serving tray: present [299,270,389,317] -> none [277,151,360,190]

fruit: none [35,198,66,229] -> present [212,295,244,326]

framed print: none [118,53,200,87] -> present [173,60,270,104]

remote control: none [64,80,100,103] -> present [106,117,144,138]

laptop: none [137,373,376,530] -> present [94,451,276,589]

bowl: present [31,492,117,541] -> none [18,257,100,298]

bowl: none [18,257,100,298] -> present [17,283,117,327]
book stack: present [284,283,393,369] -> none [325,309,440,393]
◇ ◇ ◇ ◇ ◇ ◇ ◇
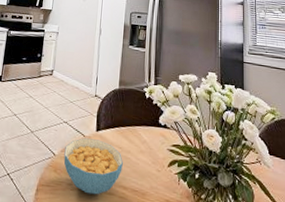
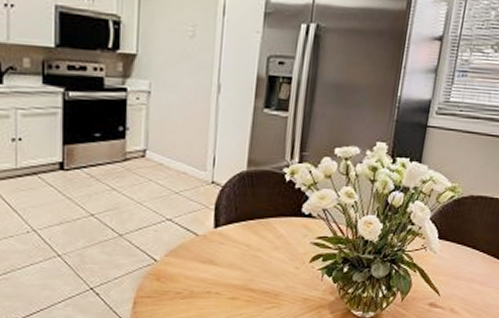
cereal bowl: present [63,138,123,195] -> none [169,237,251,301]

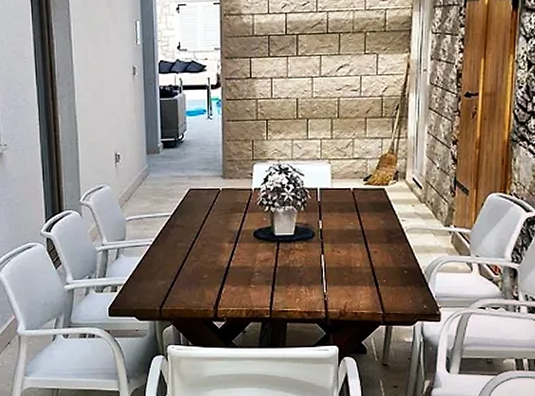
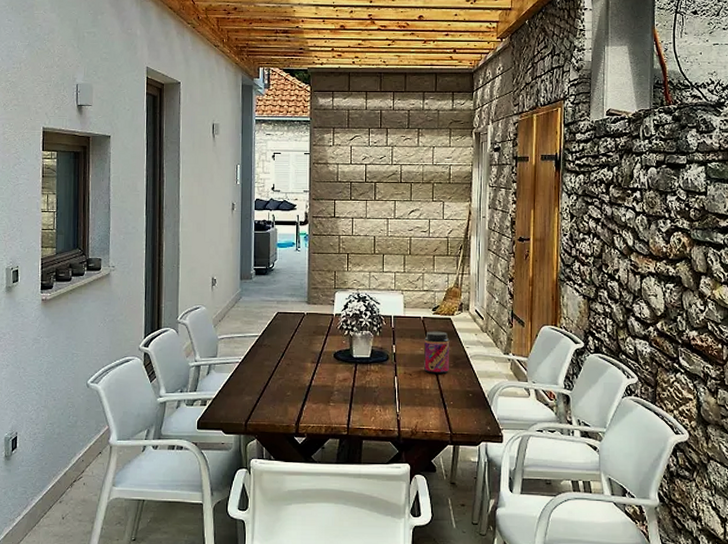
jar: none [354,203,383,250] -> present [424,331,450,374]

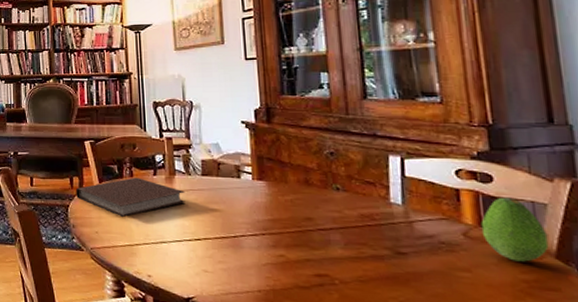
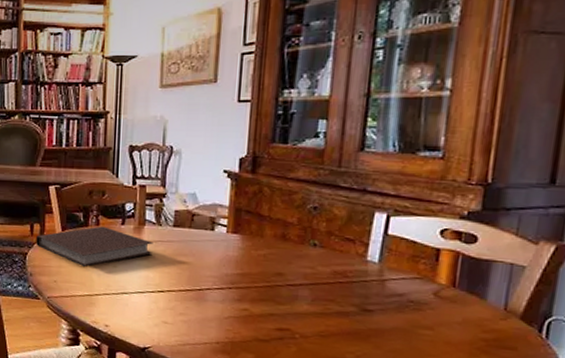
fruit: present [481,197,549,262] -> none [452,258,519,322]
◇ ◇ ◇ ◇ ◇ ◇ ◇
* _TASK_: In the listing above, find the line containing "jar: none [354,203,383,250]" and the line containing "fruit: present [481,197,549,262]", then output those two lines and everything between them exactly as written, without the images.

* _YOUR RESPONSE_:
jar: none [354,203,383,250] -> present [424,331,450,374]

fruit: present [481,197,549,262] -> none [452,258,519,322]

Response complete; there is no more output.